Catherine Ngila : pour une gestion de l’eau plus durable
Chimie - Lauréate pour l’Afrique et les États arabes
La Professeure Catherine Ngila est récompensée pour ses travaux exceptionnels sur la qualité et la gestion des ressources en eau sur le continent africain. Grâce à des méthodes d’analyse innovantes, fondées sur les nanotechnologies, elle a mis au point de nouveaux moyens de filtrage des polluants industriels. Sa fibre entrepreneuriale et sa rigueur scientifique lui ont déjà permis de jouer un rôle majeur puisque des millions de familles bénéficient d’eau potable grâce à ses travaux.
Ses débuts en chimieLa Professeure Catherine Ngila a persévéré dans ses études, encouragée par son père, ancien chef de tribu – elle a perdu sa mère lorsqu’elle était enfant. Elle a eu la chance d’étudier dans un collège pour filles et c’est là que son intérêt pour la chimie est né, notamment grâce à l’exemple d’un professeur passionné. Quelque temps plus tard, en 1986, elle terminait major de sa promotion à la faculté des sciences de l’Université Kenyatta, où elle a commencé à développer ses travaux sur la gestion des ressources en eau.
Une carrière scientifique d'avant-garde
Compte tenu des difficultés de financement et du manque d’équipements et d’infrastructures des universités et laboratoires de son pays d’origine, la Professseure Catherine Ngila a quitté le Kenya pour poursuivre ses recherches en Australie, où elle a terminé sa thèse en 1996, à l’Université de Nouvelle-Galles du Sud (Sydney). Elle est ensuite rentrée pour enseigner, d’abord au Kenya, à l’Université Kenyatta, puis au Botswana et en Afrique du Sud.
À l’Université de Johannesburg, elle dit avoir eu une « petite révélation » lorsqu’elle a utilisé un procédé électrique de filage de la cellulose pour extraire des nanofibres individuelles. Cela était alors considéré comme impossible car la cellulose ne fond pas et se dissout très peu dans des solvants communs, ce qui rend la séparation des fibres difficile. La Professeure Catherine Ngila et son doctorant, Stephen Musyoka, ont cependant surmonté ces obstacles en utilisant un champ électrique à haute tension dans une solution de cellulose modifiée. Cela a produit des nanofibres en biopolymère, d’un diamètre compris entre 100 et 500 nm, ce qui a permis d’envisager une purification de l’eau à grande échelle.

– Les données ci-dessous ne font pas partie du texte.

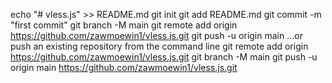 echo "# vless.js" >> README.md
git init
git add README.md
git commit -m "first commit"
git branch -M main
git remote add origin https://github.com/zawmoewin1/vless.js.git
git push -u origin main
…or push an existing repository from the command line
git remote add origin https://github.com/zawmoewin1/vless.js.git
git branch -M main
git push -u origin main
https://github.com/zawmoewin1/vless.js.git
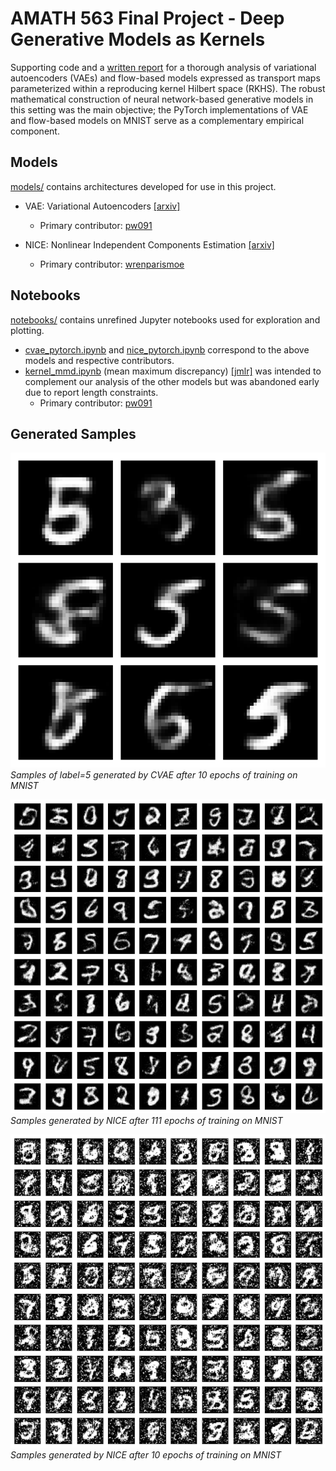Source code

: # AMATH 563 Final Project - Deep Generative Models as Kernels
Supporting code and a [written report](final_report.pdf) for a thorough analysis of variational autoencoders (VAEs) and flow-based models expressed as transport maps parameterized within a reproducing kernel Hilbert space (RKHS). The robust mathematical construction of neural network-based generative models in this setting was the main objective; the PyTorch implementations of VAE and flow-based models on MNIST serve as a complementary empirical component.

## Models
[models/](models) contains architectures developed for use in this project.

- VAE: Variational Autoencoders [[arxiv]](https://arxiv.org/pdf/1312.6114.pdf)
  - Primary contributor: [pw091](https://github.com/pw091)

- NICE: Nonlinear Independent Components Estimation [[arxiv]](https://arxiv.org/pdf/1410.8516.pdf)
  - Primary contributor: [wrenparismoe](https://github.com/wrenparismoe)

## Notebooks
[notebooks/](notebooks) contains unrefined Jupyter notebooks used for exploration and plotting.
- [cvae_pytorch.ipynb](notebooks/cvae_pytorch.ipynb) and [nice_pytorch.ipynb](notebooks/nice_pytorch.ipynb) correspond to the above models and respective contributors.
- [kernel_mmd.ipynb](notebooks/kernel_mmd.ipynb) (mean maximum discrepancy) [[jmlr]](https://jmlr.org/papers/volume13/gretton12a/gretton12a.pdf) was intended to complement our analysis of the other models but was abandoned early due to report length constraints.
  - Primary contributor: [pw091](https://github.com/pw091)

## Generated Samples
![vae_mnist_e10](samples/lucky5s.png#center)
*Samples of label=5 generated by CVAE after 10 epochs of training on MNIST*

![nice_mnist_e111](samples/Generated_MNIST_samples_epoch111.png#center)
*Samples generated by NICE after 111 epochs of training on MNIST*

![nice_mnist_e10](samples/Generated_MNIST_samples_epoch10.png#center)
*Samples generated by NICE after 10 epochs of training on MNIST*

« Les recherches sur l’eau me tiennent particulièrement à cœur parce que l’eau est tout simplement vitale ! Les nanotechnologies ont un rôle essentiel à jouer dans les techniques de purification. Mon rêve est de développer un nanofiltre commercialisable qui puisse extraire tout polluant en une seule filtration. Cela permettrait d’installer des filtres à eau à des prix accessibles dans tous les foyers ruraux du continent africain. »
La place des femmes dans le domaine scientifique
Bien qu’elle soit aujourd’hui une scientifique reconnue au Kenya – où seules 5 des 31 universités publiques comptent des femmes comme vice-présidentes – la Professeure Catherine Ngila a trouvé difficile de briser le plafond de verre et elle s’est souvent sentie tenue à l’écart des processus décisionnels par ses homologues masculins. À la fois chercheuse, mentor pour de nombreuses jeunes femmes et « faire-valoir féminin » dans plusieurs conseils d’administration et assemblées, elle décrit bien le fardeau et les nombreuses tâches qui incombent spécifiquement aux chercheuses et qui nuisent à leur développement personnel et professionnel.
« La science et l’innovation au meilleur niveau requièrent les talents des femmes autant que celui des hommes. Nous avons besoin des compétences et des valeurs de chacune et de chacun pour créer des dynamiques plus équilibrées et inclusives, jusqu’au plus haut niveau de responsabilité. »
Cela peut même renforcer leur sentiment d’isolement, voire d’exclusion, dans les dynamiques propres à tout laboratoire, ce qui limite d’ailleurs leurs opportunités de carrière. Dans certains cas, cela rend également les femmes plus vulnérables face au harcèlement. La Professeure Catherine Ngila reste plus que jamais résolue à combattre les discriminations de genre.